In EDA, patterns are technologies and techniques that define the generation, capturing, processing, and distribution of events in a system. There are quite a few EDA patterns, for example:

• Event streaming: This pattern involves publishing events to an event log or persistent stream for interested consumers to subscribe to. The pattern allows the system to capture and process events in real-time. Data flows continuously from one or more sources, like sensors, applications, or databases.
• Event sourcing: This pattern stores all application state changes as a sequence of immutable events in an event log or journal (append-only). It allows a system to reconstruct the current state at any point in time by replaying events from the beginning in the order they occurred.
• Event mesh: The event mesh pattern involves using interconnected brokers or a mesh network to form a distributed system that allows events to route dynamically across environments. An event mesh allows an application to share information with other applications regardless of where they’re deployed, like private or public clouds, edge devices, or data centers. 
• Publish/subscribe (pub/sub): This pattern allows different system components to communicate asynchronously. It has three main components: a message broker, publishers, and subscribers. Publishers trigger events within the system; subscribers register with the system’s message broker to get notifications about specific events; and the message broker receives events from publishers and routes them to the subscribers interested in them.
• Command Query Responsibility Segregation (CQRS): The CQRS pattern separates an application’s read and write operations into two data models so that you can design and optimize them independently.
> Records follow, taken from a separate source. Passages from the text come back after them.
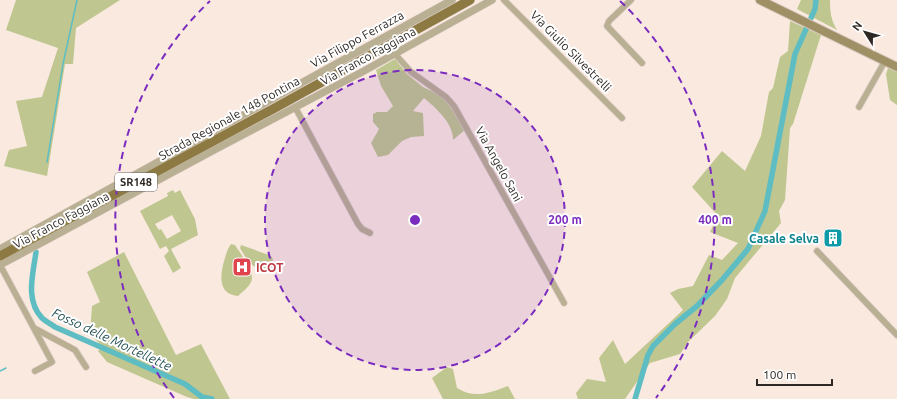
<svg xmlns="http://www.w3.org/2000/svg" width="897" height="399" viewBox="0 0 897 399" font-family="Ubuntu,sans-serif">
	<rect width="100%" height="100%" fill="#fae9df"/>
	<!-- green -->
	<path fill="#bfc690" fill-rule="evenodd" d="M16,0H120L76,28L73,64H65L47,176L4,166L9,150L27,146L16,101L42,97L58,48L6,30Z
		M801,0H830C830,12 831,20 837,30L797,9Z
		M790,21L821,35L793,124L790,128L785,200L779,211L781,223L735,278L727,299L715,316L689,341L680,354L650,363L625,399H578L576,393L587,379L606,382L599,358L613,340L625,364L683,310L670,293L678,289L693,286L709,255L722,260L738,243L710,232L718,216L692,187L722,151L745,171L761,136L769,92L773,88L780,57L788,51Z
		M395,59L407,74L423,87L440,95L448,103L466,129L453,140C454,124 435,107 424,98L413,111L423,113L424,136L411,137L402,141L388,155L378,157L371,143L379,129L373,122V114L377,112H387L393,106L381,86L376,70Z
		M888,68L897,72V105L890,100L886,74Z
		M173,190L175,193L180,190L195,219L198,235L171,249L181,268L173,273L164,256L169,251L166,246L160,249L140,211L168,196L167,193ZM172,215L181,231L167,239L161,229L159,230L155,224Z
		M231,244L235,245C240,253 256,273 251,282C249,287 242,292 238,296C217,294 220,274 225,258C226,254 228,248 231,244Z
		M241,245L269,255L272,257L273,261L266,268C252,271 246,258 240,248Z
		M124,252L176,355L201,344L230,399H194L187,397L107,362L98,351L103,347L90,334L92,306L100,302L87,272Z
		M447,367L453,369L457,388C474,399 490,393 508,386L515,399H443L432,378Z"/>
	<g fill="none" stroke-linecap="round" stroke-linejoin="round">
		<!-- stream -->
		<path stroke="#5dbdc3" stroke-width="1.5" d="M47,162L63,64L77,0
			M0,371L6,368"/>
		<!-- canal -->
		<path stroke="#5dbdc3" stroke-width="5.5" d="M36,252C33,274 25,300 42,318C45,321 51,324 55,327L185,384L202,397L212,399
			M635,399L648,355L653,346L675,324L697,306L722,280L748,249L765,211L795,54L815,9L816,0"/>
		<!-- minor casing -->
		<g stroke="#d5c6bd" stroke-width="7">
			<path id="minor" d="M504,0L622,118
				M631,0L609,21L607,26L642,63
				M395,54L411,72L446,97L454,106L564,303
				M295,107L358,224L362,229L370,233
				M859,107L885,61
				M817,251L897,335
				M0,265L52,362L35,371
				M34,328L75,350L86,367"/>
		</g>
		<!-- tertiary casing -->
		<g stroke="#d5c6bd" stroke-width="8">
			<path id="tertiary" d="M0,249L452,0
				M0,265L216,149L362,72L492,0"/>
		</g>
		<!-- secondary casing -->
		<g stroke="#d5c6bd" stroke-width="10">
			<path id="secondary" d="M760,0L897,67"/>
		</g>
		<!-- primary casing -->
		<g stroke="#d5c6bd" stroke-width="10">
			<path id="primary" d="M0,256L273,109L470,0"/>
		</g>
		<!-- minor -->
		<use href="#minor" stroke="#b9af92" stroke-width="5.5"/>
		<!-- tertiary -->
		<use href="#tertiary" stroke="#b9af92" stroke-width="7"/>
		<!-- secondary -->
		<use href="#secondary" stroke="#9f9065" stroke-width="8"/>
		<!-- primary -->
		<use href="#primary" stroke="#8d7a43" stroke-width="9"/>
	</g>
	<!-- distance rings -->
	<circle cx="415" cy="220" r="150" fill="#7b2cbf" fill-opacity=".12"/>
	<g fill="none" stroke="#7b2cbf" stroke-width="2" stroke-dasharray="7 5">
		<circle cx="415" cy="220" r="150"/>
		<path d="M174 398A300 300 0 0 1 210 1M620 1A300 300 0 0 1 656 398"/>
	</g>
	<!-- icons -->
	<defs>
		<g id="building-square" transform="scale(1)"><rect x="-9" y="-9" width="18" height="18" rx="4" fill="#0f9aa8" stroke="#fff"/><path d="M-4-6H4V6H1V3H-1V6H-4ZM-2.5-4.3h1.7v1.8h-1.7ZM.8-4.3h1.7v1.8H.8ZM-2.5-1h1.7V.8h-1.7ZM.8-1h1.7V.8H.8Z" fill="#fff"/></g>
		<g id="hospital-square" transform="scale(1)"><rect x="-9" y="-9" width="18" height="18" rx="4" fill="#e0444e" stroke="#fff"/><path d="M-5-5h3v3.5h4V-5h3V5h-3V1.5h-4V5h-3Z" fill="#fff"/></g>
	</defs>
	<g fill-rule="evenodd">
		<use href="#building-square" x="833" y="238"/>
		<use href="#hospital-square" x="242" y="267"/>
	</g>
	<g text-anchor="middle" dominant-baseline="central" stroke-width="4" stroke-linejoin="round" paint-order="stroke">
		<!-- shield labels -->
		<rect fill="#fff" stroke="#6d6866" stroke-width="1" x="115" y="173" width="42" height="18" rx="3"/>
		<g font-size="11" font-weight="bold" fill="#2e2824">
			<text x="136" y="182">SR148</text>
		</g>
		<!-- street labels -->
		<g font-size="12" fill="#2e2824" stroke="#fff">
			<text transform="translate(357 39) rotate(-29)">Via Filippo Ferrazza</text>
			<text transform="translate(571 51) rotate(45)">Via Giulio Silvestrelli</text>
			<text transform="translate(368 56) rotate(-29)">Via Franco Faggiana</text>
			<text transform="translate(229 118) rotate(-29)">Strada Regionale 148 Pontina</text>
			<text transform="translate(499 164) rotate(61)">Via Angelo Sani</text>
			<text transform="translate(61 220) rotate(-28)">Via Franco Faggiana</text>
		</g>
		<!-- culture labels -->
		<g font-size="12" font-weight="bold" fill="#0d838f" stroke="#fff" text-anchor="end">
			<text x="819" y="238">Casale Selva</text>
		</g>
		<!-- health labels -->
		<g font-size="12" font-weight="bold" fill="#be3a42" stroke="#fff" text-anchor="start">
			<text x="256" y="267">ICOT</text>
		</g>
		<!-- water labels -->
		<g font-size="13" font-style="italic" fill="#275255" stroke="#fff">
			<text transform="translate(112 339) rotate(25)">Fosso delle Mortellette</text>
		</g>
	</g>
	<circle cx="415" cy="220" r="6" fill="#7b2cbf" stroke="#fff" stroke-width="2"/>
	<g font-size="12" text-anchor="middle" font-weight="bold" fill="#7b2cbf" stroke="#fff" stroke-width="4" stroke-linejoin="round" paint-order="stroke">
		<text x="565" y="224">200 m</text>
		<text x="715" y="224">400 m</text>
	</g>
	<!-- north arrow -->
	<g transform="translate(865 32) rotate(307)" stroke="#ffffff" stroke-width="3" paint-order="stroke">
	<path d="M0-3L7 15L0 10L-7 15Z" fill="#2e2824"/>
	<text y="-6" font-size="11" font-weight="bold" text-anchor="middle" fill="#2e2824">N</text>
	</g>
	<!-- scale -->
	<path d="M757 379v6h75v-6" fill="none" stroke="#2e2824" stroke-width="2"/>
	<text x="763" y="379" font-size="12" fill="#2e2824" stroke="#ffffff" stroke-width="3" paint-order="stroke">100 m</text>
</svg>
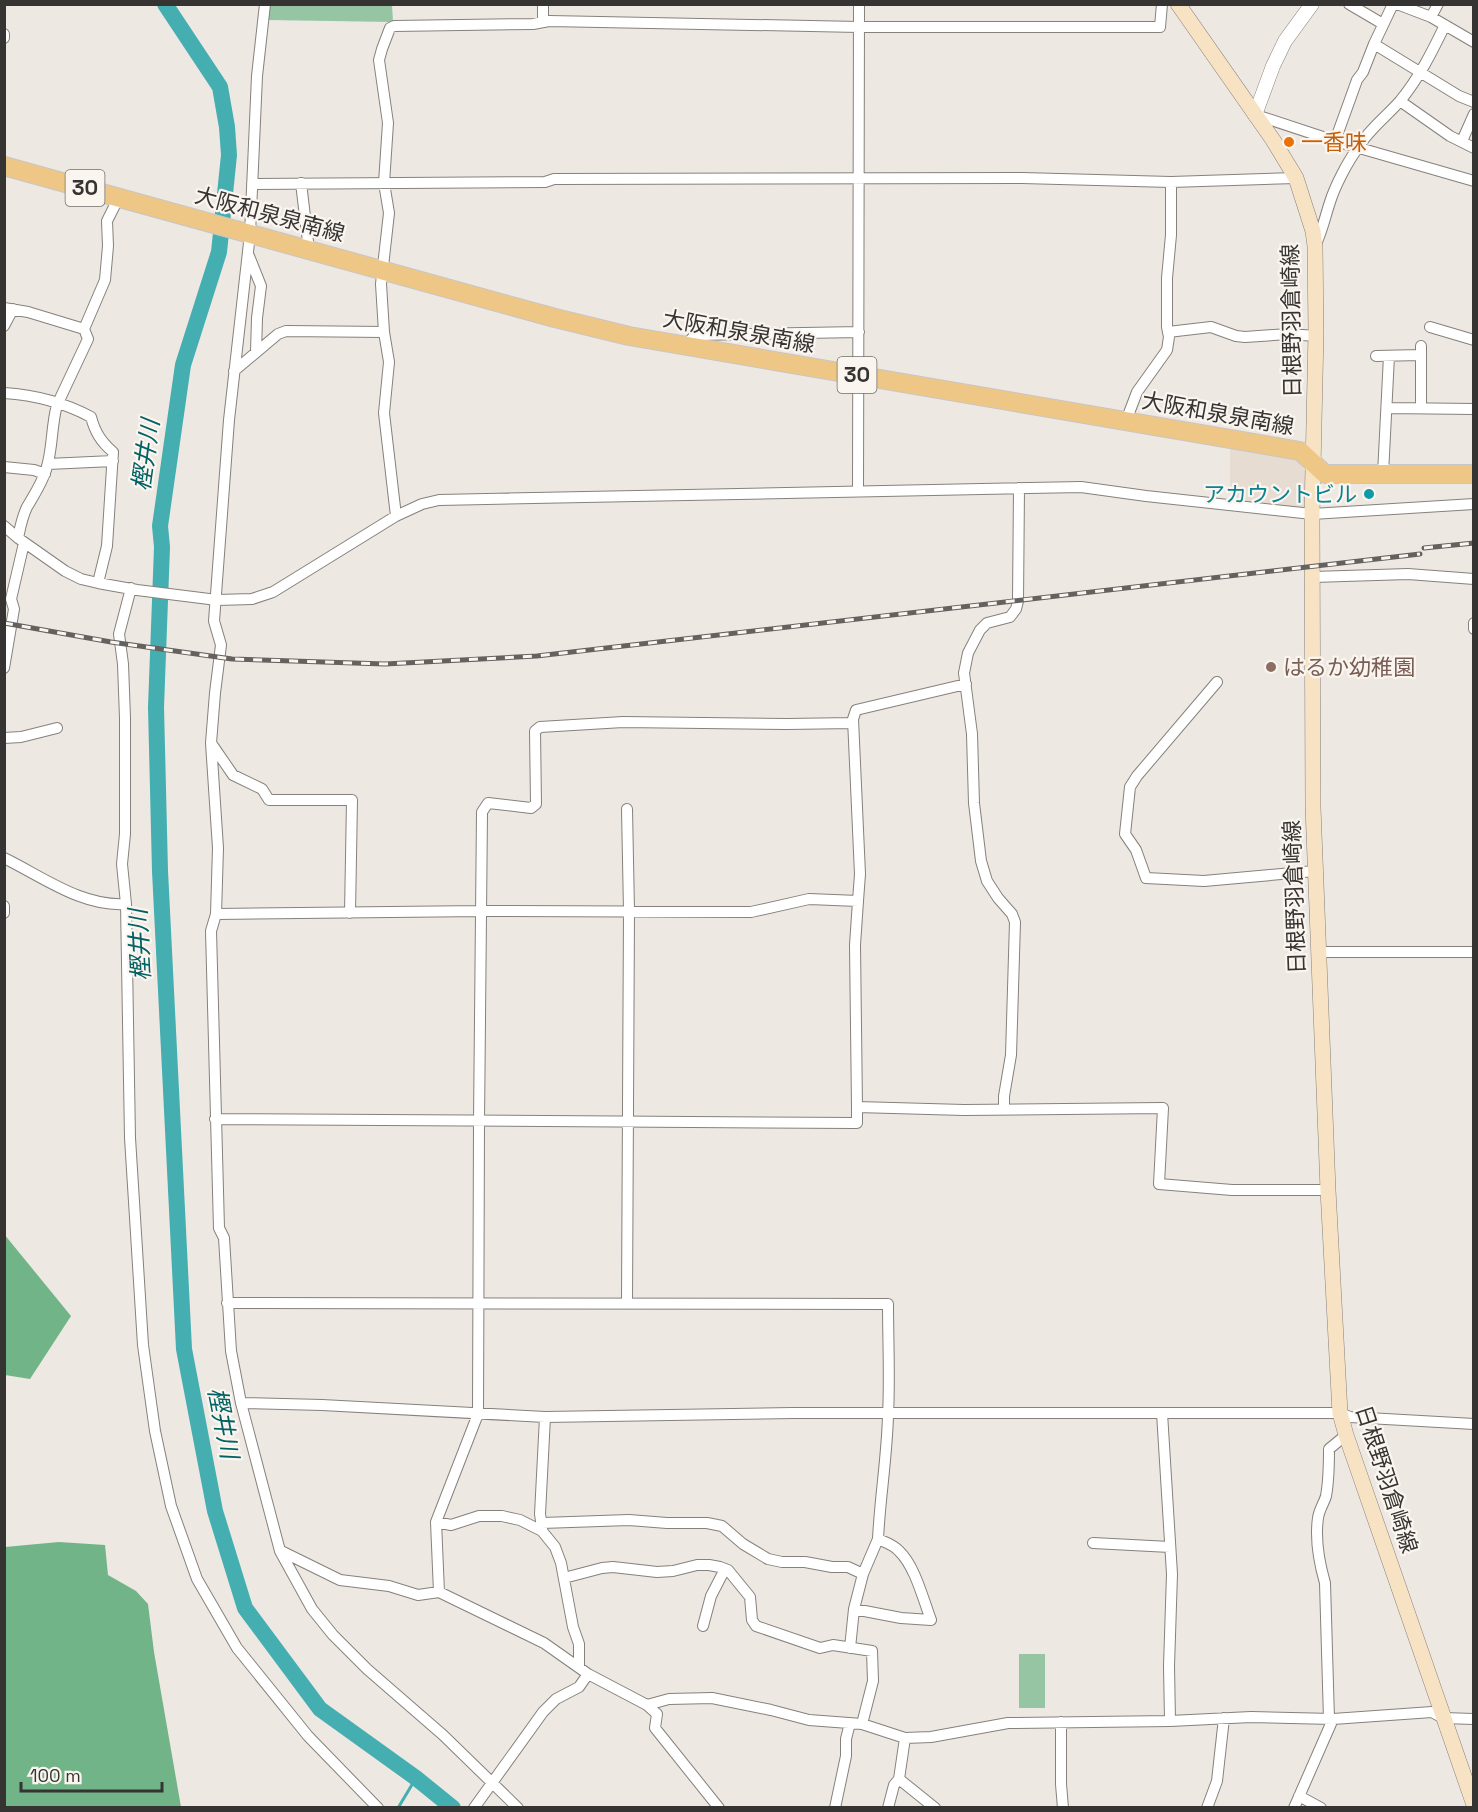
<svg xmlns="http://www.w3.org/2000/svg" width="1478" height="1812" font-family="'Space Grotesk','Noto Sans JP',sans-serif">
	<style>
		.built { fill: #e7dcd2 }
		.green { fill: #95c5a3 }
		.forest { fill: #71b487 }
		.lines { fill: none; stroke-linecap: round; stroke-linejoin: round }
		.stream { stroke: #44aeb1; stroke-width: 3 }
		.river { stroke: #44aeb1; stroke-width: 16 }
		.minor-casing { stroke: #86817c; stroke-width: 12 }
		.tertiary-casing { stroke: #86817c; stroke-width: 15 }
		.secondary-casing { stroke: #86817c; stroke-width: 16 }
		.primary-casing { stroke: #c7c6c6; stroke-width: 20 }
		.minor { stroke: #fff; stroke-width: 10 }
		.tertiary { stroke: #fff; stroke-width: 14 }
		.secondary { stroke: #f7e3c3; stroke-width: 15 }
		.primary { stroke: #eec786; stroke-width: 18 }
		.rail-casing { stroke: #64615e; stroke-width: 5 }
		.rail { stroke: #fbf5f0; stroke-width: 3; stroke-dasharray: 9; stroke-linecap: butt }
		.food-dot { fill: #e8710a; stroke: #fbf5f0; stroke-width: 2 }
		.culture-dot { fill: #0f9aa8; stroke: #fbf5f0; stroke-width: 2 }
		.education-dot { fill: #8d6e63; stroke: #fbf5f0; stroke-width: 2 }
		.labels { text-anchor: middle; stroke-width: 4.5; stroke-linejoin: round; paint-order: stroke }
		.shield { fill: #fbf5f0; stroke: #716e6b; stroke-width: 1.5 }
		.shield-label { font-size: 21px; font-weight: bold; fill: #363432 }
		.food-label { font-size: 22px; fill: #c56008; stroke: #fbf5f0; text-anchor: start }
		.street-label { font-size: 22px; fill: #363432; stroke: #fbf5f0 }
		.culture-label { font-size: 22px; fill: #0d838f; stroke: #fbf5f0; text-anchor: end }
		.education-label { font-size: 22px; fill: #785e54; stroke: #fbf5f0; text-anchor: start }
		.water-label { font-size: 24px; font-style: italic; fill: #016163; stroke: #fbf5f0 }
	</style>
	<rect width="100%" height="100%" fill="#eee8e3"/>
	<!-- built -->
	<path class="built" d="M 1230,447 L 1295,458 L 1307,473 L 1304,508 L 1234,500 L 1233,490 L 1230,486 Z"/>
	<!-- green -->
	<path class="green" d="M 267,5 L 392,5 L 393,22 L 267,20 Z
		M 1019,1654 L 1045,1654 L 1045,1708 L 1019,1708 Z"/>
	<!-- forest -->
	<path class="forest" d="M 4,1234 L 71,1316 L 30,1379 L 5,1375 Z
		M 59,1542 L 105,1545 L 108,1575 L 136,1591 L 148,1604 L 154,1652 L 181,1807 L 5,1807 L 5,1547 Z"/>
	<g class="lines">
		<!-- stream -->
		<path class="stream" d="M 398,1808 L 416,1778"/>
		<!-- river -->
		<path class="river" d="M 165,4 L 220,87 L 227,127 L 229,155 L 219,252 L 183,365 L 160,526 L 162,547 L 156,707 L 160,871 L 184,1349 L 215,1511 L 245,1608 L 320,1709 L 416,1778 L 453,1808"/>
		<!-- minor casing -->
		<g class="minor-casing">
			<path id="minor" d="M 265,4 L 257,76 L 250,234 L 229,420 L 214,621 L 221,645 L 215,693 L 211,743 L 218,848 L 216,914 L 211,931 L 219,1228 L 224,1238 L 231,1351 L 241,1403 L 280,1551 L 312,1609 L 333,1635 L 367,1669 L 443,1735 L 518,1808
				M 543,4 L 543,22
				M 1349,4 L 1383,24
				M 1397,4 L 1431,17 L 1474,42
				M 1431,17 L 1438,4
				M 4,34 L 4,38
				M 1374,44 L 1459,96 L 1474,102
				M 1400,101 L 1450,136 L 1474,148
				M 1256,115 L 1335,141 L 1474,181
				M 1335,141 L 1357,80 L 1363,72 L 1374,44 L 1393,4
				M 1462,141 L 1474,114
				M 301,183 L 309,250
				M 252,184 L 545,182 L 554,179 L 1022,178 L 1171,182 L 1296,178
				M 1315,246 C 1322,232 1325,217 1330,202 C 1335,186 1347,163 1357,149 C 1368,130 1386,117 1400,101 C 1419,78 1432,52 1445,25
				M 249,256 L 261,286 L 257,318 L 256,352
				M 4,308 L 28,312 L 84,329
				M 4,326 L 13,309
				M 1430,327 L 1474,340
				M 1168,332 L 1211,327 L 1236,336 L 1245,337 L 1288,334 L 1316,336
				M 685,346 L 695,335 L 859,332
				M 1376,356 L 1420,355
				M 234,371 L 278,334 L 286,331 L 384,332
				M 4,393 C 35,395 65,403 91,417 C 95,432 101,442 113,452 L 107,546 L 98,583
				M 1387,408 L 1474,409
				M 1421,408 L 1421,346
				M 1126,421 L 1137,392 L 1167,350 L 1169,337 L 1167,327 L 1167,278 L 1171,235 L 1171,182
				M 48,464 L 113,461
				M 4,467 L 34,470 L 45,474
				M 1383,474 L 1389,356
				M 858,490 L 859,4
				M 396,516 L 384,413 L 389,362 L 384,332 L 381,284 L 389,213 L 384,183 L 388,123 L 379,60 L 382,49 L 390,28 L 394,26 L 533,24 L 549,21 L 859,27 L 1160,27 L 1162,4
				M 4,526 L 18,538 L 65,571 L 81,579 L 98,583 L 137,590 L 217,600 L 252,599 L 273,592 L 396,516 L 422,504 L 439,500 L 1081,487 L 1146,496 L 1312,514 L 1474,504
				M 18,538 C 20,528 22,517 27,507 C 34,495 42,483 46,470 C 53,449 51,426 57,405 L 88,339 L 84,329 L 105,280 L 108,246 L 107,221 L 119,197
				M 1313,577 L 1408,574 L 1474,579
				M 131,588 L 119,634 L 123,664 L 125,718 L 125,834 L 122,864 L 126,904 L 130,1138 L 143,1345 L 155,1431 L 171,1506 L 197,1579 L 237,1648 L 308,1736 L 378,1808
				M 1474,623 L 1474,629
				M 4,668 L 14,609 L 11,599 L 24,543
				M 1217,682 L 1137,776 L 1130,787 L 1125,834 L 1136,850 L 1146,878 L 1204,881 L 1315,871
				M 4,738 L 21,737 L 57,728
				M 211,743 L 233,775 L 262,789 L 269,800 L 352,800 L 350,913
				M 4,858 C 43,877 82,907 126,904
				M 858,901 L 860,874 L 853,719 L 856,710 L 966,684
				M 4,906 L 4,913
				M 216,914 L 481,911 L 751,912 L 809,899 L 858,901 L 855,945 L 857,1107 L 964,1110 L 1163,1108 L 1159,1184 L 1232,1190 L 1328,1190
				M 1319,952 L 1474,952
				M 1004,1108 L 1004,1096 L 1011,1055 L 1015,922 L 1012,914 L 998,898 L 987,881 L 981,861 L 974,803 L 972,734 L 964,673 L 968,653 L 980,630 L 987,623 L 1010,617 L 1016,609 L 1018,601 L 1019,488
				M 215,1119 L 857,1123 L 857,1107
				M 227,1303 L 888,1304 C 888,1341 890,1378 888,1415 C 887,1457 880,1497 878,1539
				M 627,1303 L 629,911 L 627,809
				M 241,1403 L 322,1405 L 545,1417 L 793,1413 L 1340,1413 L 1350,1417 L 1474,1424
				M 1162,1413 L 1172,1574 L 1169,1666 L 1170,1721
				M 436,1522 L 451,1525 L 479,1516 L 502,1516 L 520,1520 L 542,1531 L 555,1547 L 561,1563 L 573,1627 L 579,1644 L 579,1667
				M 542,1523 L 629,1520 L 667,1523 L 707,1523 L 722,1526 L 743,1544 L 768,1559 L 782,1562 L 805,1562 L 832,1567 L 848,1567 L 863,1574
				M 542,1528 L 540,1514 L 545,1417
				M 1093,1543 L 1170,1547
				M 281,1551 L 340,1580 L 389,1586 L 418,1595 L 439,1592 L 544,1643 L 588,1674 L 647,1705 L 669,1699 L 712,1698 L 771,1710 L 809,1720 L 862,1724 L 905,1738 L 899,1779 L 935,1808
				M 564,1578 L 602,1568 L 613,1567 L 657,1572 L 673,1571 L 697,1565 L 709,1565 L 720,1567 L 728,1570 L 750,1597 L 752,1620 L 756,1626 L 820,1648 L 833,1645 L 872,1651 L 873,1681 L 862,1724
				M 439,1592 L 436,1522 L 478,1414 L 479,1122 L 482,812 L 488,803 L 531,808 L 536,804 L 535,731 L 540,727 L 623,722 L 787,724 L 853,723
				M 703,1626 L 711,1596 L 725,1569
				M 850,1648 L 854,1609 L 863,1574 L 878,1539 C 885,1542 894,1545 899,1551 C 915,1566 923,1599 931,1620 L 901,1618 L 854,1609
				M 647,1705 L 657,1714 L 655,1728 L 719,1808
				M 1329,1719 L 1325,1583 C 1319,1562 1315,1539 1318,1518 C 1319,1510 1324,1503 1326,1496 C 1329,1480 1329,1465 1329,1449 L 1346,1435
				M 1061,1722 L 1061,1784 L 1063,1808
				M 905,1738 L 931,1737 L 1008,1723 L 1170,1721 L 1251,1717 L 1333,1719 L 1432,1712 L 1443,1718 L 1474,1719
				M 1299,1796 L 1321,1808
				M 474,1808 L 543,1712 L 556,1699 L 579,1687 L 588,1674
				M 835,1808 L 846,1756 L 846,1739 L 850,1723
				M 888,1808 L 894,1785 L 899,1779
				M 1207,1808 L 1217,1781 L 1224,1718
				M 1294,1808 L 1333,1719"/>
		</g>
		<!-- tertiary casing -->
		<g class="tertiary-casing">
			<path id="tertiary" d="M 1255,115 L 1273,66 L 1285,41 L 1312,4"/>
		</g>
		<!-- secondary casing -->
		<g class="secondary-casing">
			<path id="secondary" d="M 1178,4 L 1273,140 L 1296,178 L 1313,231 L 1315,246 L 1316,332 L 1312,514 L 1313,807 L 1328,1190 L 1340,1413 L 1346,1435 L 1474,1805"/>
		</g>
		<!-- primary casing -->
		<g class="primary-casing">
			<path id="primary" d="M 4,166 L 555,318 L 629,336 L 1300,451 L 1325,474 L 1474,474"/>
		</g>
		<!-- minor -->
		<use href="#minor" class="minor"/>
		<!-- tertiary -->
		<use href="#tertiary" class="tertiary"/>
		<!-- secondary -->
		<use href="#secondary" class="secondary"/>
		<!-- primary -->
		<use href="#primary" class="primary"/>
		<!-- rail casing -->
		<g class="rail-casing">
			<path id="rail" d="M 1424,548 L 1474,543
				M 4,623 L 111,642 L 232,659 L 385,664 L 537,656 L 1420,554"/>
		</g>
		<!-- rail -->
		<use href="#rail" class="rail"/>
	</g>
	<!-- markers -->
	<circle class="food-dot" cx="1289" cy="142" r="6"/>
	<circle class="culture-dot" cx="1369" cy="494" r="6"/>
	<circle class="education-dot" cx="1271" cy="667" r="6"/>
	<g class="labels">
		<!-- shield labels -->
		<g class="shield">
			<rect x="65.5" y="170" width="39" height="36" rx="4.5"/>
			<rect x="837.5" y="357" width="39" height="36" rx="4.5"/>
		</g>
		<g class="shield-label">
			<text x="85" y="195">30</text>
			<text x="857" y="382">30</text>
		</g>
		<!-- food labels -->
		<g class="food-label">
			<text x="1301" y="150">一香味</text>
		</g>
		<!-- street labels -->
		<g class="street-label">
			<text transform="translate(270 214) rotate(15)" y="8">大阪和泉泉南線</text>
			<text transform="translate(1291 321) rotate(-91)" y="8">日根野羽倉崎線</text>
			<text transform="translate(739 331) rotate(10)" y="8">大阪和泉泉南線</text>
			<text transform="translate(1218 413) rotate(10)" y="8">大阪和泉泉南線</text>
			<text transform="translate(1294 897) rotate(-92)" y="8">日根野羽倉崎線</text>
			<text transform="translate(1387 1479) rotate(72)" y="8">日根野羽倉崎線</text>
		</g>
		<!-- culture labels -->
		<g class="culture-label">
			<text x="1357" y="502">アカウントビル</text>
		</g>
		<!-- education labels -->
		<g class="education-label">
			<text x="1283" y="675">はるか幼稚園</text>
		</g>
		<!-- water labels -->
		<g class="water-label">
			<text transform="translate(146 455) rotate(-82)" y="8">樫井川</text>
			<text transform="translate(140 945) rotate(-93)" y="8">樫井川</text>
			<text transform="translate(223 1423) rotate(79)" y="8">樫井川</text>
		</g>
	</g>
	<!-- border -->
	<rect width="1478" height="1812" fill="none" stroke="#363432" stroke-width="12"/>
	<!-- scale -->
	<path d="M21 1782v9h141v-9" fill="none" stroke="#363432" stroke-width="3"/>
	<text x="30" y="1782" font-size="18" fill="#363432" stroke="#fbf5f0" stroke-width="4.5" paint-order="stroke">100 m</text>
</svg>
This pattern is often used along with the event-sourcing pattern, improving performance for reading and writing data.

Most of these patterns require a distributed streaming platform or message broker software for implementation in applications. For example, Apache Kafka, Amazon Kinesis, RabbitMQ, and Solace are platforms commonly used for event streaming, event sourcing, and pub/sub patterns. These EDA patterns leverage events and asynchronous communication, allowing developers to build highly scalable and responsive real-time applications.

Discover the potential of event-driven architecture

Businesses in nearly every industry need real-time applications; EDA is crucial to fulfilling that need. It helps developers build innovative applications for a wide range of industries and use cases. The possibilities for EDA applications are endless, from e-commerce order processing and online gaming to predictive maintenance and automated smart homes.